__Exercise brief__. From the data below, copy each line that includes the word "существует".

Records below:

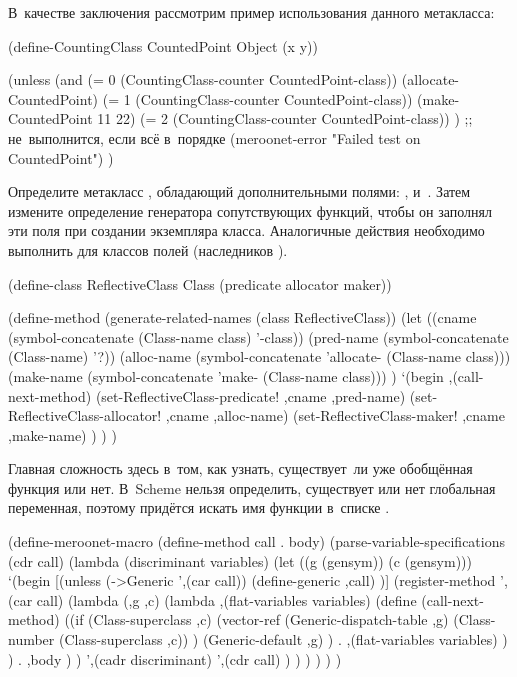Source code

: В~качестве заключения рассмотрим пример использования данного метакласса:

\begin{code:lisp}
(define-CountingClass CountedPoint Object (x y))

(unless (and (= 0 (CountingClass-counter CountedPoint-class))
             (allocate-CountedPoint)
             (= 1 (CountingClass-counter CountedPoint-class))
             (make-CountedPoint 11 22)
             (= 2 (CountingClass-counter CountedPoint-class)) )
  ;; не~выполнится, если всё в~порядке
  (meroonet-error "Failed test on CountedPoint") )
\end{code:lisp}



Определите метакласс , обладающий дополнительными полями:
,  и~. Затем измените определение
генератора сопутствующих функций, чтобы он заполнял эти поля при создании
экземпляра класса. Аналогичные действия необходимо выполнить для классов полей
(наследников ).

\begin{code:lisp}
(define-class ReflectiveClass Class (predicate allocator maker))

(define-method (generate-related-names (class ReflectiveClass))
  (let ((cname      (symbol-concatenate (Class-name class) '-class))
        (pred-name  (symbol-concatenate (Class-name) '?))
        (alloc-name (symbol-concatenate 'allocate- (Class-name class)))
        (make-name  (symbol-concatenate 'make- (Class-name class))) )
    `(begin ,(call-next-method)
            (set-ReflectiveClass-predicate! ,cname ,pred-name)
            (set-ReflectiveClass-allocator! ,cname ,alloc-name)
            (set-ReflectiveClass-maker!     ,cname ,make-name) ) ) )
\end{code:lisp}



Главная сложность здесь в~том, как узнать, существует~ли уже обобщённая
функция или нет. В~Scheme нельзя определить, существует или нет глобальная
переменная, поэтому придётся искать имя функции в~списке .

\begin{code:lisp}
(define-meroonet-macro (define-method call . body)
  (parse-variable-specifications
   (cdr call)
   (lambda (discriminant variables)
     (let ((g (gensym)) (c (gensym)))
       `(begin
          [(unless (->Generic ',(car call))
            (define-generic ,call) )]
          (register-method
           ',(car call)
           (lambda (,g ,c)
             (lambda ,(flat-variables variables)
               (define (call-next-method)
                 ((if (Class-superclass ,c)
                      (vector-ref (Generic-dispatch-table ,g)
                                  (Class-number (Class-superclass ,c)) )
                      (Generic-default ,g) )
                  . ,(flat-variables variables) ) )
               . ,body ) )
           ',(cadr discriminant)
           ',(cdr call) ) ) ) ) ) )
\end{code:lisp}



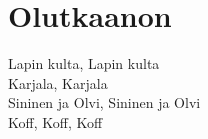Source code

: \section{Olutkaanon}
Lapin kulta, Lapin kulta\\
Karjala, Karjala\\
Sininen ja Olvi, Sininen ja Olvi\\
Koff, Koff, Koff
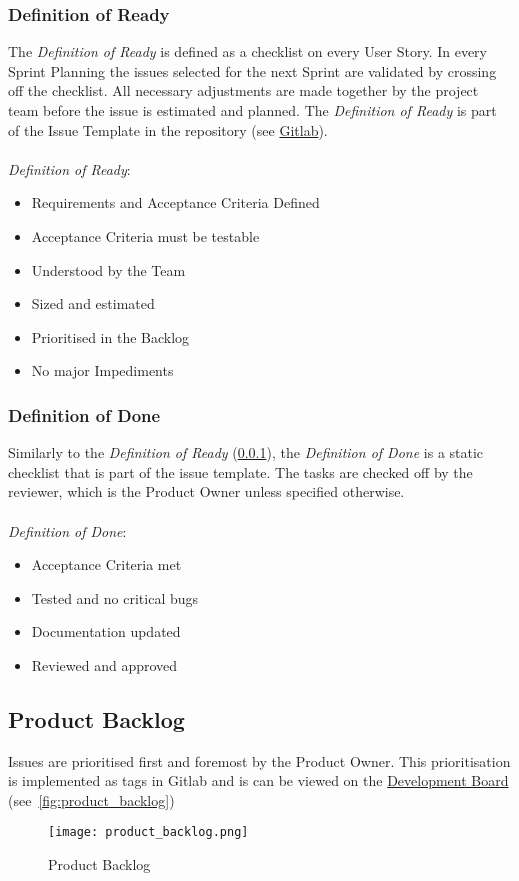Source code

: \subsubsection{Definition of Ready}\label{subsubsec:dor}
The \textit{Definition of Ready} is defined as a checklist on every User Story.
In every Sprint Planning the issues selected for
the next Sprint are validated by crossing off the checklist.
All necessary adjustments are made together by the project team before the issue is
estimated and planned.
The \textit{Definition of Ready} is part of the Issue Template in the repository
(see \href{https://gitlab.ti.bfh.ch/decibel-threshold-event-displayer/decibel-threshold-event-displayer/-/blob/main/.gitlab/issue_templates/User\%20Story.md}{Gitlab}). \\ \\
\textit{Definition of Ready}:
\begin{itemize}
    \item Requirements and Acceptance Criteria Defined
    \item Acceptance Criteria must be testable
    \item Understood by the Team
    \item Sized and estimated
    \item Prioritised in the Backlog
    \item No major Impediments
\end{itemize}
\subsubsection{Definition of Done}\label{subsubsec:dod}
Similarly to the \textit{Definition of Ready} (\ref{subsubsec:dor}), the \textit{Definition of Done} is a static checklist that is part of
the issue template.
The tasks are checked off by the reviewer, which is the Product Owner unless specified otherwise. \\ \\
\textit{Definition of Done}:
\begin{itemize}
    \item Acceptance Criteria met
    \item Tested and no critical bugs
    \item Documentation updated
    \item Reviewed and approved
\end{itemize}
\subsection{Product Backlog}\label{subsec:product_backlog}
Issues are prioritised first and foremost by the Product Owner.
This prioritisation is implemented as tags in Gitlab and is can be viewed
on the \href{https://gitlab.ti.bfh.ch/decibel-threshold-event-displayer/decibel-threshold-event-displayer/-/boards/2832}{Development Board} (see\ \autoref{fig:product_backlog})
\begin{figure}[H]
    \centering
    \texttt{[image: product\_backlog.png]}
    \caption{Product Backlog}\label{fig:product_backlog}
\end{figure}
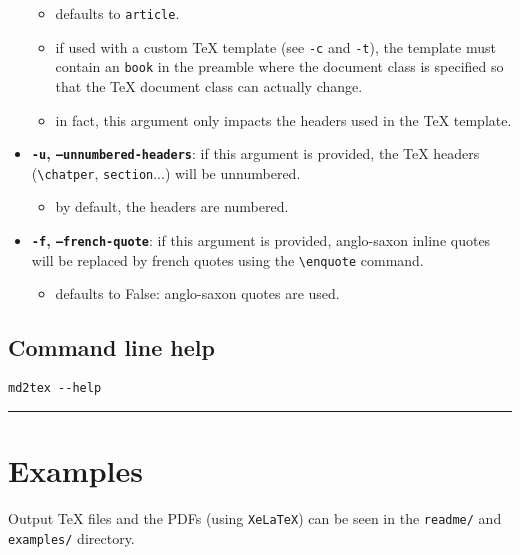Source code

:\documentclass[a4paper, 12pt, twoside]{book}
\begin{document}
\begin{itemize}
\begin{itemize} 
 \item defaults to \texttt{article}.
\item if used with a custom TeX template (see \texttt{-c} and \texttt{-t}), the template must contain an \texttt{book} 	 in the preamble where the document class is specified so that the TeX document class can actually change.
\item in fact, this argument only impacts the headers used in the TeX template.
\end{itemize}
\item \textbf{\texttt{-u}, \texttt{--unnumbered-headers}}: if this argument is provided, the TeX headers (\texttt{\textbackslash{}chatper}, \texttt{section}...) will be unnumbered.
\begin{itemize} 
 \item by default, the headers are numbered.
\end{itemize}
\item \textbf{\texttt{-f}, \texttt{--french-quote}}: if this argument is provided, anglo-saxon inline quotes will be replaced by french quotes using the \texttt{\textbackslash{}enquote} command.
\begin{itemize} 
 \item defaults to False: anglo-saxon quotes are used. 
\end{itemize}
\end{itemize}
\subsection*{Command line help}

\begin{listing}[h!]
   \begin{verbatim}
md2tex --help

   \end{verbatim}
\end{listing}

\par\noindent\rule{\linewidth}{0.4pt}
\section*{Examples}

Output TeX files and the PDFs (using \texttt{XeLaTeX}) can be seen in the \texttt{readme/} and \texttt{examples/} directory.
\end{document}

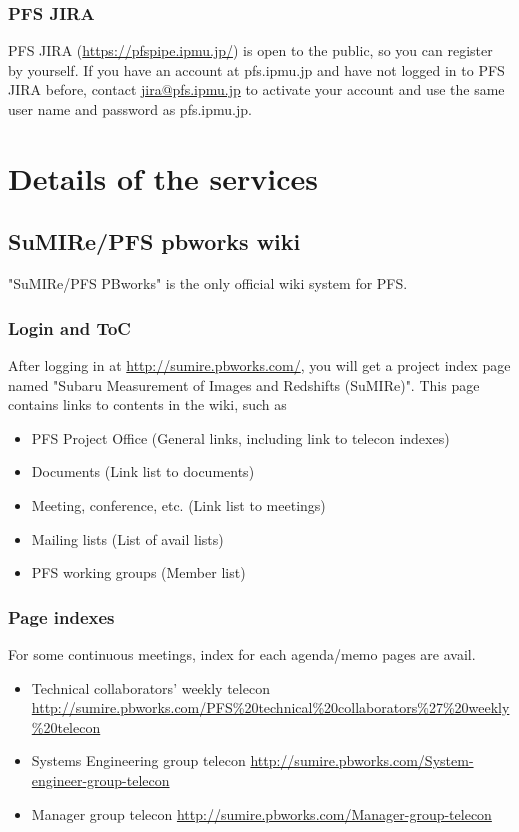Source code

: \documentclass[a4paper,notitlepage]{article}
\begin{document}
\subsubsection{PFS JIRA}

PFS JIRA (\url{https://pfspipe.ipmu.jp/}) is open to the public, 
so you can register by yourself. 
If you have an account at pfs.ipmu.jp and have not logged in to PFS JIRA 
before, contact \url{jira@pfs.ipmu.jp} to activate your account and use 
the same user name and password as pfs.ipmu.jp. 

\section{Details of the services}

\subsection{SuMIRe/PFS pbworks wiki}

"SuMIRe/PFS PBworks" is the only official wiki system for PFS. 

\subsubsection{Login and ToC}

After logging in at \url{http://sumire.pbworks.com/}, 
you will get a project index page named 
"Subaru Measurement of Images and Redshifts (SuMIRe)". 
This page contains links to contents in the wiki, such as 

\begin{itemize}
  \item PFS Project Office (General links, including link to telecon indexes)
  \item Documents (Link list to documents)
  \item Meeting, conference, etc.  (Link list to meetings)
  \item Mailing lists (List of avail lists)
  \item PFS working groups (Member list)
\end{itemize}

\subsubsection{Page indexes}

For some continuous meetings, index for each agenda/memo pages are avail.

\begin{itemize}
  \item Technical collaborators' weekly telecon \url{http://sumire.pbworks.com/PFS%20technical%20collaborators%27%20weekly%20telecon}
  \item Systems Engineering group telecon \url{http://sumire.pbworks.com/System-engineer-group-telecon}
  \item Manager group telecon \url{http://sumire.pbworks.com/Manager-group-telecon}
\end{itemize}
\end{document}
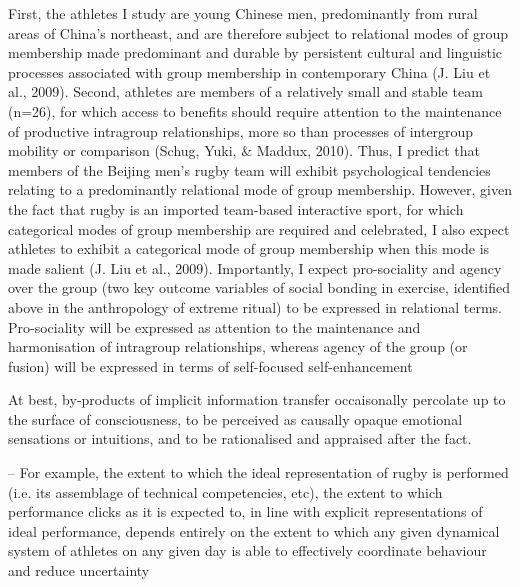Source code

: \documentclass[12pt]{report}
\begin{document}
First, the athletes I study are young Chinese men, predominantly from rural areas of China’s northeast, and are therefore subject to relational modes of group membership made predominant and durable by persistent cultural and linguistic processes associated with group membership in contemporary China (J. Liu et al., 2009).  Second, athletes are members of a relatively small and stable team (n=26), for which access to benefits should require attention to the maintenance of productive intragroup relationships, more so than processes of intergroup mobility or comparison (Schug, Yuki, & Maddux, 2010). Thus, I predict that members of the Beijing men’s rugby team will exhibit psychological tendencies relating to a predominantly relational mode of group membership.  However, given the fact that rugby is an imported team-based interactive sport, for which categorical modes of group membership are required and celebrated, I also expect athletes to exhibit a categorical mode of group membership when this mode is made salient (J. Liu et al., 2009).  Importantly, I expect pro-sociality and agency over the group (two key outcome variables of social bonding in exercise, identified above in the anthropology of extreme ritual) to be expressed in relational terms.  Pro-sociality will be expressed as attention to the maintenance and harmonisation of intragroup relationships, whereas agency of the group (or fusion) will be expressed in terms of self-focused self-enhancement



















At best, by-products of implicit information transfer occaisonally percolate up to the surface of consciousness, to be perceived as causally opaque emotional sensations or intuitions, and to be rationalised and appraised after the fact.

-- For example, the extent to which the ideal representation of rugby is performed (i.e. its assemblage of technical competencies, etc), the extent to which performance clicks as it is expected to, in line with explicit representations of ideal performance, depends entirely on the extent to which any given  dynamical system of athletes on any given day is able to effectively coordinate behaviour and reduce uncertainty
\end{document}
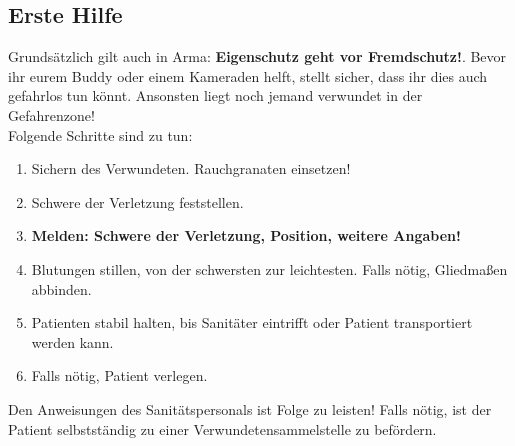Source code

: \newpage
\subsection{Erste Hilfe}
Grundsätzlich gilt auch in Arma: \textbf{Eigenschutz geht vor Fremdschutz!}. Bevor ihr eurem Buddy oder einem Kameraden helft, stellt sicher, dass ihr dies auch gefahrlos tun könnt. Ansonsten liegt noch jemand verwundet in der Gefahrenzone!\\
Folgende Schritte sind zu tun:
\begin{enumerate}
	\item Sichern des Verwundeten. Rauchgranaten einsetzen!
	\item Schwere der Verletzung feststellen.
	\item \textbf{Melden: Schwere der Verletzung, Position, weitere Angaben!}
	\item Blutungen stillen, von der schwersten zur leichtesten. Falls nötig, Gliedmaßen abbinden.
	\item Patienten stabil halten, bis Sanitäter eintrifft oder Patient transportiert werden kann.
	\item Falls nötig, Patient verlegen.
\end{enumerate}
Den Anweisungen des Sanitätspersonals ist Folge zu leisten! Falls nötig, ist der Patient selbstständig zu einer Verwundetensammelstelle zu befördern.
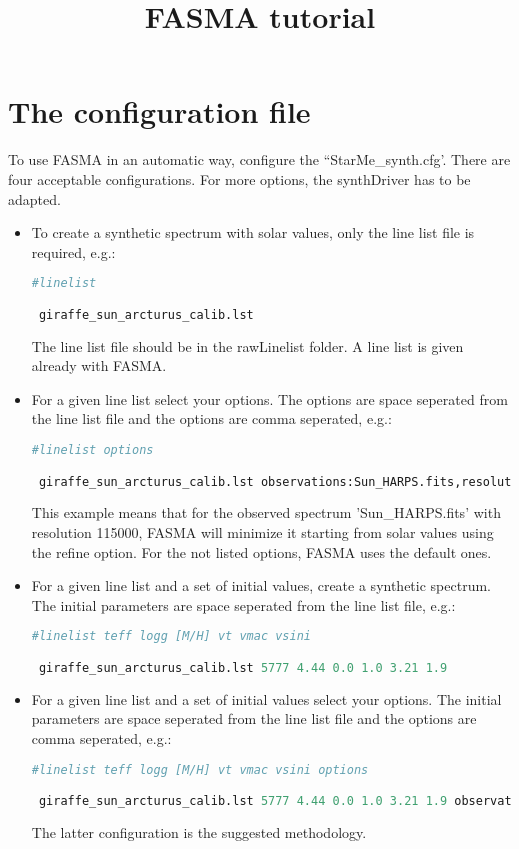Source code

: \documentclass[a4paper,10pt]{article}
\title{FASMA tutorial}
\author{}
\begin{document}
\maketitle


\section{The configuration file}

To use FASMA in an automatic way, configure the ``StarMe\_synth.cfg'. There are four acceptable configurations. For more options, the synthDriver has to be adapted.

\begin{itemize}
 \item To create a synthetic spectrum with solar values, only the line list file is required, e.g.:
 \begin{lstlisting}[language=Python]
 #linelist

 giraffe_sun_arcturus_calib.lst
\end{lstlisting}
The line list file should be in the rawLinelist folder. A line list is given already with FASMA.
 \item For a given line list select your options. The options are space seperated from the line list file and the options are comma seperated, e.g.:
 {\footnotesize
 \begin{lstlisting}[language=Python]
 #linelist options

 giraffe_sun_arcturus_calib.lst observations:Sun_HARPS.fits,resolution:115000,minimize,refine
\end{lstlisting}}
This example means that for the observed spectrum 'Sun\_HARPS.fits' with resolution 115000, FASMA will minimize it starting from solar values using the refine option.
For the not listed options, FASMA uses the default ones.

 \item For a given line list and a set of initial values, create a synthetic spectrum. The initial parameters are space seperated from the line list file, e.g.:
 \begin{lstlisting}[language=Python]
 #linelist teff logg [M/H] vt vmac vsini

 giraffe_sun_arcturus_calib.lst 5777 4.44 0.0 1.0 3.21 1.9
\end{lstlisting}

 \item For a given line list and a set of initial values select your options. The initial parameters are space seperated from the line list file and the options are comma seperated, e.g.:
 {\tiny
 \begin{lstlisting}[language=Python]
 #linelist teff logg [M/H] vt vmac vsini options

 giraffe_sun_arcturus_calib.lst 5777 4.44 0.0 1.0 3.21 1.9 observations:Sun_HARPS.fits,resolution:115000,minimize,vt,vmac,refine
\end{lstlisting} }
The latter configuration is the suggested methodology.

\end{itemize}
\end{document}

End of Records.

__Output below__.
Главная сложность здесь в~том, как узнать, существует~ли уже обобщённая
функция или нет. В~Scheme нельзя определить, существует или нет глобальная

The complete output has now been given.